#### Extracted records ####

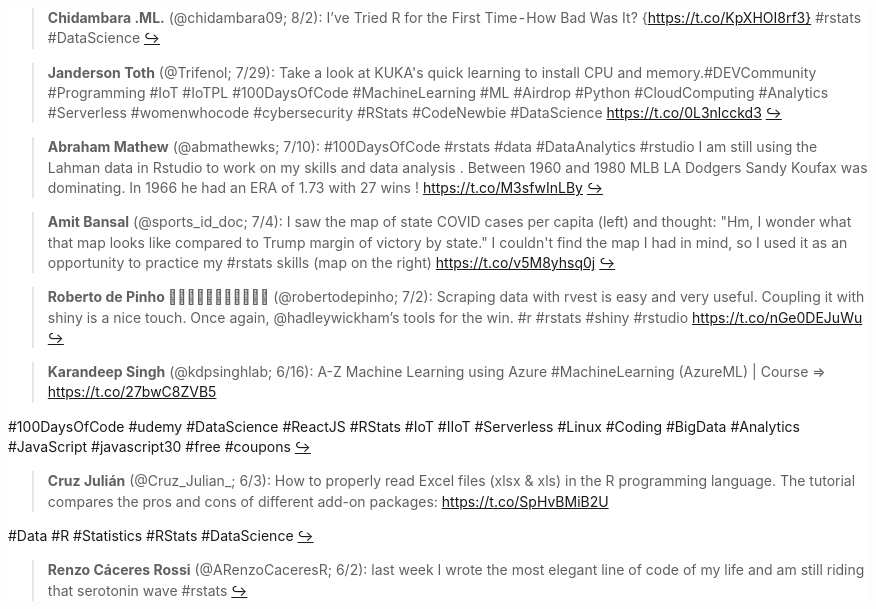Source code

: 


> **Chidambara .ML.** (@chidambara09; 8/2): I’ve Tried R for the First Time - How Bad Was It?  {https://t.co/KpXHOI8rf3} #rstats #DataScience  [&#8618;](https://twitter.com/dataandme/status/1336873876542935043)




> **Janderson Toth** (@Trifenol; 7/29): Take a look at KUKA's quick learning to install CPU and memory.#DEVCommunity #Programming #IoT #IoTPL #100DaysOfCode  #MachineLearning  #ML #Airdrop  #Python #CloudComputing  #Analytics  #Serverless #womenwhocode #cybersecurity #RStats #CodeNewbie #DataScience https://t.co/0L3nlcckd3  [&#8618;](https://twitter.com/dataandme/status/1336860687369269248)




> **Abraham Mathew** (@abmathewks; 7/10): #100DaysOfCode #rstats #data #DataAnalytics #rstudio I am still using the Lahman data in Rstudio to work on my skills and data analysis . Between 1960 and 1980 MLB LA Dodgers Sandy Koufax was dominating. In 1966 he had an ERA of 1.73 with 27 wins ! https://t.co/M3sfwInLBy  [&#8618;](https://twitter.com/dataandme/status/1336846796790886402)




> **Amit Bansal** (@sports_id_doc; 7/4): I saw the map of state COVID cases per capita (left) and thought: "Hm, I wonder what that map looks like compared to Trump margin of victory by state." 
I couldn't find the map I had in mind, so I used it as an opportunity to practice my #rstats skills (map on the right) https://t.co/v5M8yhsq0j  [&#8618;](https://twitter.com/dataandme/status/1336827185437478915)




> **Roberto de Pinho 🏴🇧🇷🇺🇸🇨🇦🇫🇷🇪🇸** (@robertodepinho; 7/2): Scraping data with rvest is easy and very useful.  Coupling it with shiny is a nice touch.  Once again, @hadleywickham’s tools for the win. #r #rstats #shiny #rstudio https://t.co/nGe0DEJuWu  [&#8618;](https://twitter.com/dataandme/status/1336823932729618433)




> **Karandeep Singh** (@kdpsinghlab; 6/16): A-Z Machine Learning using Azure #MachineLearning (AzureML) | Course =&gt; https://t.co/27bwC8ZVB5
>
#100DaysOfCode #udemy #DataScience #ReactJS #RStats #IoT #IIoT #Serverless #Linux #Coding #BigData #Analytics #JavaScript #javascript30 #free #coupons  [&#8618;](https://twitter.com/dataandme/status/1336853139056627715)




> **Cruz Julián** (@Cruz_Julian_; 6/3): How to properly read Excel files (xlsx &amp; xls) in the R programming language. The tutorial compares the pros and cons of different add-on packages: https://t.co/SpHvBMiB2U
>
#Data #R #Statistics #RStats #DataScience  [&#8618;](https://twitter.com/dataandme/status/1336848104490819584)




> **Renzo Cáceres Rossi** (@ARenzoCaceresR; 6/2): last week I wrote the most elegant line of code of my life and am still riding that serotonin wave #rstats  [&#8618;](https://twitter.com/dataandme/status/1336830495330537477)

####

> **Exercise brief**: An exact restatement of the lines from the one with "#100DaysOfCode #udemy #DataScience" through the last line of the data is the only acceptable answer.

> **Task output**:
#100DaysOfCode #udemy #DataScience #ReactJS #RStats #IoT #IIoT #Serverless #Linux #Coding #BigData #Analytics #JavaScript #javascript30 #free #coupons  [&#8618;](https://twitter.com/dataandme/status/1336853139056627715)




> **Cruz Julián** (@Cruz_Julian_; 6/3): How to properly read Excel files (xlsx &amp; xls) in the R programming language. The tutorial compares the pros and cons of different add-on packages: https://t.co/SpHvBMiB2U
>
#Data #R #Statistics #RStats #DataScience  [&#8618;](https://twitter.com/dataandme/status/1336848104490819584)




> **Renzo Cáceres Rossi** (@ARenzoCaceresR; 6/2): last week I wrote the most elegant line of code of my life and am still riding that serotonin wave #rstats  [&#8618;](https://twitter.com/dataandme/status/1336830495330537477)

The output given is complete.